The code was then sent to Agilent, a US biotech company which produces synthetic DNA using a device similar to an inkjet printer.

“We downloaded the files from the web and used them to synthesize hundreds of thousands of pieces of DNA. The result looks like a tiny piece of dust,” Emily Leproust of Aglient said.

Agilent then mailed the sample back to the EBI, where the researchers soaked the DNA in a solution to reconstitute it and used standard sequencing machines to decipher the code. All the files were recovered and read with 100 percent accuracy.

DNA could be useful for keeping huge amounts of information that must be kept for a long time but not retrieved very often, the researchers said. In order to store it, it would simply need to be freeze-dried and stored in a cold, dry and dark place, for anywhere between 600 to 5,000 years.

DNA storage does not come cheap, however. While Agilent Technologies worked pro bono for the sake of science, they say the commercial rate for DNA synthesis runs between $10,000 and $30,000.

But the researchers argued in Nature that “current trends in technological advances are reducing DNA synthesis costs at a pace that should make our scheme cost-effective for sub-50-year archiving within a decade.”

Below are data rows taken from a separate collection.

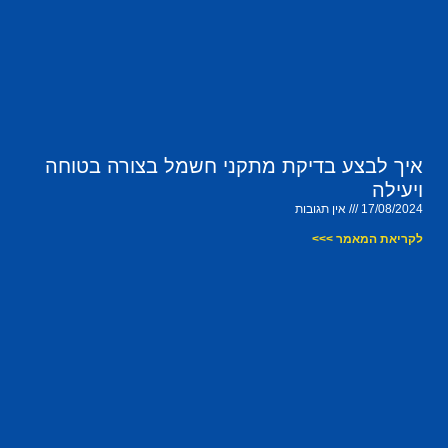
איך לבצע בדיקת מתקני חשמל בצורה בטוחה
ויעילה
17/08/2024
אין תגובות
לקריאת המאמר >>>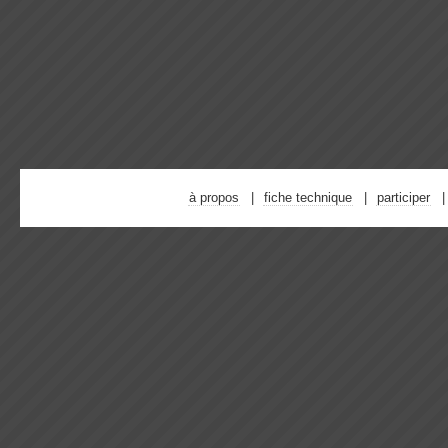
à propos
fiche technique
participer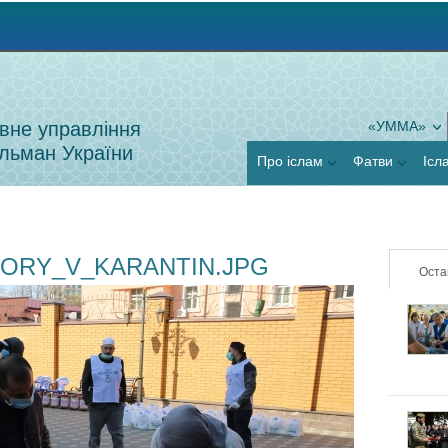
Jump to navigation
вне управління
«УММА»
льман України
Про іслам
Фатви
Ісл
ORY_V_KARANTIN.JPG
Оста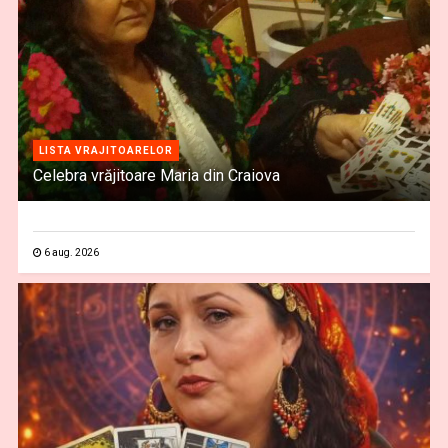
LISTA VRAJITOARELOR
Celebra vrăjitoare Maria din Craiova
6 aug. 2026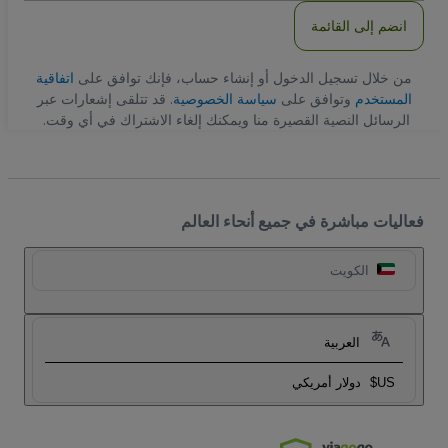
انضم إلى القائمة
من خلال تسجيل الدخول أو إنشاء حساب، فإنك توافق على
اتفاقية
المستخدم
وتوافق على
سياسة الخصوصية
. قد تتلقى إشعارات عبر
الرسائل النصية القصيرة منا ويمكنك إلغاء الاشتراك في أي وقت.
فعاليات مباشرة في جميع أنحاء العالم
الكويت
العربية
US$
دولار أمريكي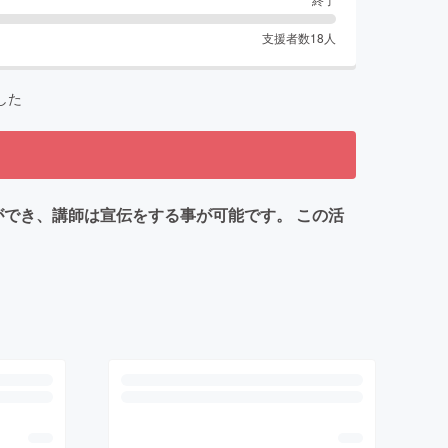
支援者数
18
人
した
ができ、講師は宣伝をする事が可能です。 この活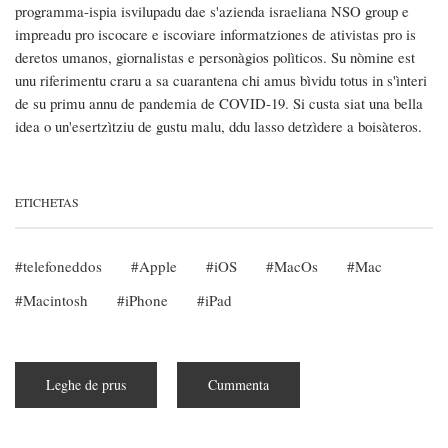
programma-ispia isvilupadu dae s'azienda israeliana NSO group e
impreadu pro iscocare e iscoviare informatziones de ativistas pro is
deretos umanos, giornalistas e personàgios polìticos. Su nòmine est
unu riferimentu craru a sa cuarantena chi amus bìvidu totus in s'ìnteri
de su primu annu de pandemia de COVID-19. Si custa siat una bella
idea o un'esertzìtziu de gustu malu, ddu lasso detzìdere a boisàteros.
ETICHETAS
telefoneddos
Apple
iOS
MacOs
Mac
Macintosh
iPhone
iPad
Leghe de prus
subra
Cummenta
Arribbat
sa
modalidade
de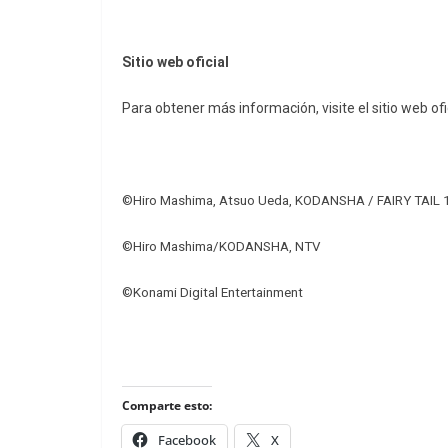
Sitio web oficial
Para obtener más información, visite el sitio web ofi
©Hiro Mashima, Atsuo Ueda, KODANSHA / FAIRY TAIL
©Hiro Mashima/KODANSHA, NTV
©Konami Digital Entertainment
Comparte esto:
Facebook
X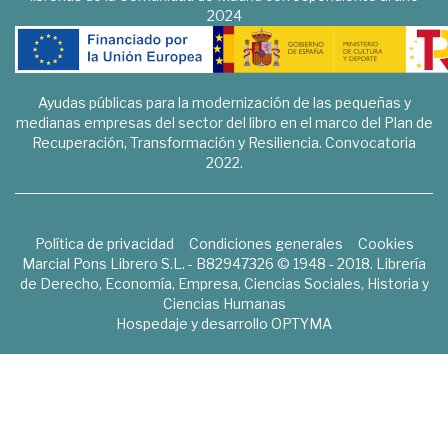
2024
Ayudas públicas para la modernización de las pequeñas y
medianas empresas del sector del libro en el marco del Plan de
Recuperación, Transformación y Resiliencia. Convocatoria
2022.
Política de privacidad
Condiciones generales
Cookies
Marcial Pons Librero S.L. - B82947326 © 1948 - 2018. Librería
de Derecho, Economía, Empresa, Ciencias Sociales, Historia y
Ciencias Humanas
Hospedaje y desarrollo
OPTYMA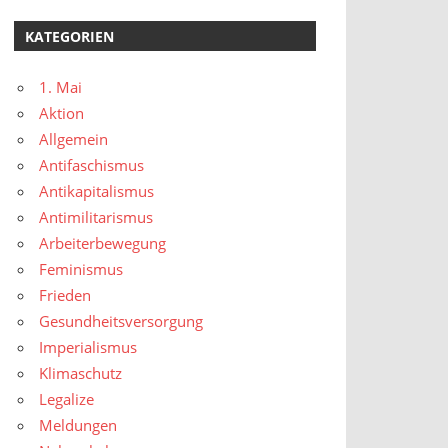
KATEGORIEN
1. Mai
Aktion
Allgemein
Antifaschismus
Antikapitalismus
Antimilitarismus
Arbeiterbewegung
Feminismus
Frieden
Gesundheitsversorgung
Imperialismus
Klimaschutz
Legalize
Meldungen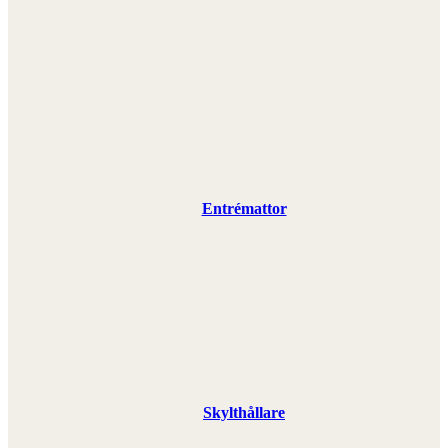
Entrémattor
Skylthållare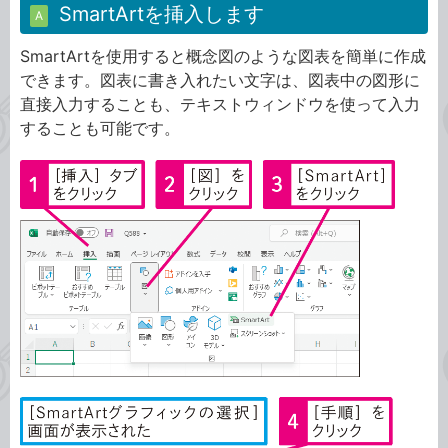
SmartArtを挿入します
A
SmartArtを使用すると概念図のような図表を簡単に作成
できます。図表に書き入れたい文字は、図表中の図形に
直接入力することも、テキストウィンドウを使って入力
することも可能です。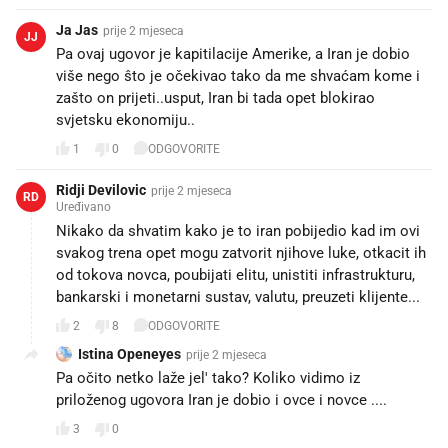
Ja Jas
prije 2 mjeseca
JJ
Pa ovaj ugovor je kapitilacije Amerike, a Iran je dobio
više nego ŝto je očekivao tako da me shvaćam kome i
zašto on prijeti..usput, Iran bi tada opet blokirao
svjetsku ekonomiju..
1
0
ODGOVORITE
Ridji Devilovic
prije 2 mjeseca
RD
Uređivano
Nikako da shvatim kako je to iran pobijedio kad im ovi
svakog trena opet mogu zatvorit njihove luke, otkacit ih
od tokova novca, poubijati elitu, unistiti infrastrukturu,
bankarski i monetarni sustav, valutu, preuzeti klijente...
2
8
ODGOVORITE
Istina Openeyes
prije 2 mjeseca
Pa očito netko laže jel' tako? Koliko vidimo iz
priloženog ugovora Iran je dobio i ovce i novce ....
3
0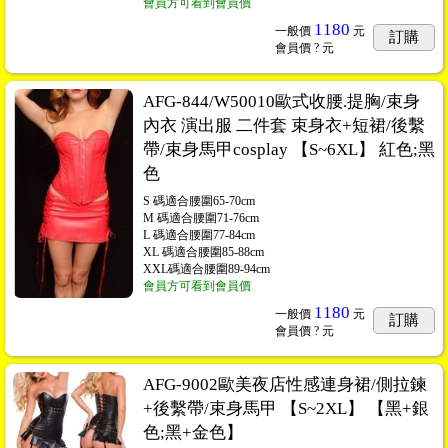
會員方可看到會員價
1180
一般價
元
訂購
會員價
? 元
AFG-844/W50010歐式收腰.提胸/束身
內衣 演出服 二件套 束身衣+短裙/後繫
帶/束身馬甲cosplay 【S~6XL】 紅色;黑
色
S 碼適合腰圍65-70cm
M 碼適合腰圍71-76cm
L 碼適合腰圍77-84cm
XL 碼適合腰圍85-88cm
XXL碼適合腰圍89-94cm
會員方可看到會員價
1180
一般價
元
訂購
會員價
? 元
AFG-9002歐美夜店性感連身裙/側拉鍊
+後繫帶/束身馬甲 【S~2XL】 【黑+銀
色;黑+金色】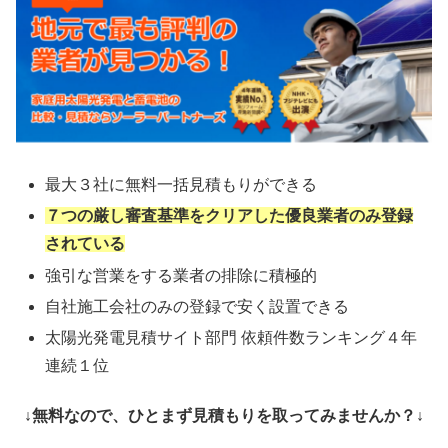
最大３社に無料一括見積もりができる
７つの厳し審査基準をクリアした優良業者のみ登録
されている
強引な営業をする業者の排除に積極的
自社施工会社のみの登録で安く設置できる
太陽光発電見積サイト部門 依頼件数ランキング４年
連続１位
↓無料なので、ひとまず見積もりを取ってみませんか？↓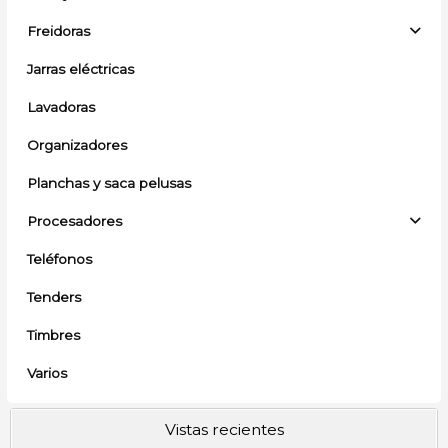
Freidoras
Jarras eléctricas
Lavadoras
Organizadores
Planchas y saca pelusas
Procesadores
Teléfonos
Tenders
Timbres
Varios
Vistas recientes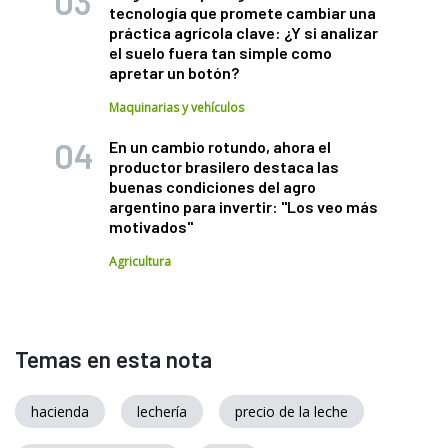
tecnología que promete cambiar una
práctica agrícola clave: ¿Y si analizar
el suelo fuera tan simple como
apretar un botón?
Maquinarias y vehículos
En un cambio rotundo, ahora el
productor brasilero destaca las
buenas condiciones del agro
argentino para invertir: "Los veo más
motivados"
Agricultura
Temas en esta nota
hacienda
lechería
precio de la leche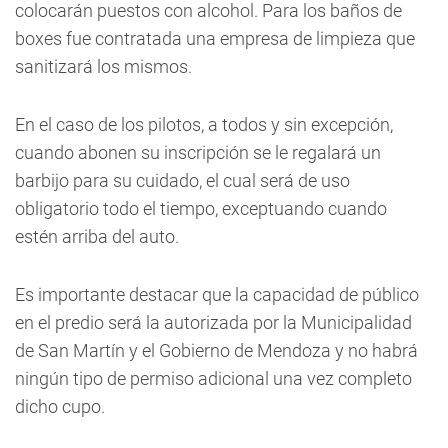
colocarán puestos con alcohol. Para los baños de
boxes fue contratada una empresa de limpieza que
sanitizará los mismos.
En el caso de los pilotos, a todos y sin excepción,
cuando abonen su inscripción se le regalará un
barbijo para su cuidado, el cual será de uso
obligatorio todo el tiempo, exceptuando cuando
estén arriba del auto.
Es importante destacar que la capacidad de público
en el predio será la autorizada por la Municipalidad
de San Martín y el Gobierno de Mendoza y no habrá
ningún tipo de permiso adicional una vez completo
dicho cupo.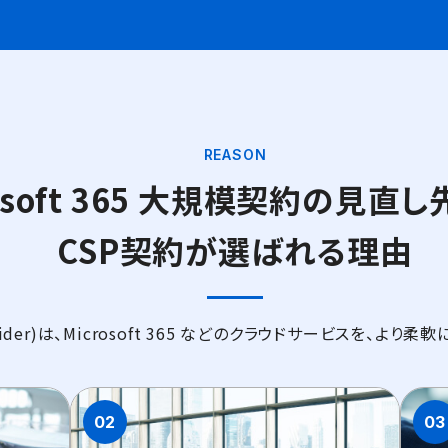
REASON
rosoft 365 大規模契約の見直し
CSP契約が選ばれる理由
 Provider)は、Microsoft 365 などのクラウドサービスを
02
03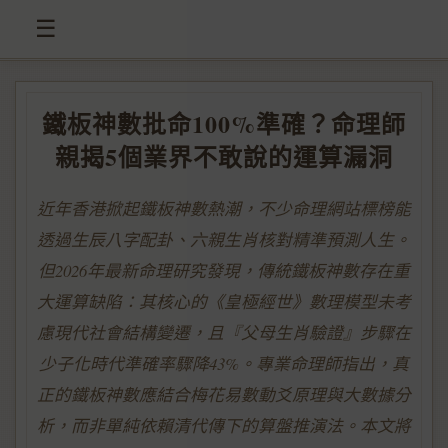
☰
鐵板神數批命100%準確？命理師
親揭5個業界不敢說的運算漏洞
近年香港掀起鐵板神數熱潮，不少命理網站標榜能
透過生辰八字配卦、六親生肖核對精準預測人生。
但2026年最新命理研究發現，傳統鐵板神數存在重
大運算缺陷：其核心的《皇極經世》數理模型未考
慮現代社會結構變遷，且『父母生肖驗證』步驟在
少子化時代準確率驟降43%。專業命理師指出，真
正的鐵板神數應結合梅花易數動爻原理與大數據分
析，而非單純依賴清代傳下的算盤推演法。本文將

In the meantime, national archives and libraries will likely be the first beneficiaries, though it will eventually be possible for consumers to store information they want to have around in perpetuity, like wedding photos or videos for future grandchildren, Goldman said in an email to AP.

The researchers said they had no intention of ever putting the synthetic DNA into a living being, and it could never accidently become part of anything organic because its coding scheme would not be compatible.

“We have absolutely no intention of messing with life,” said Goldman.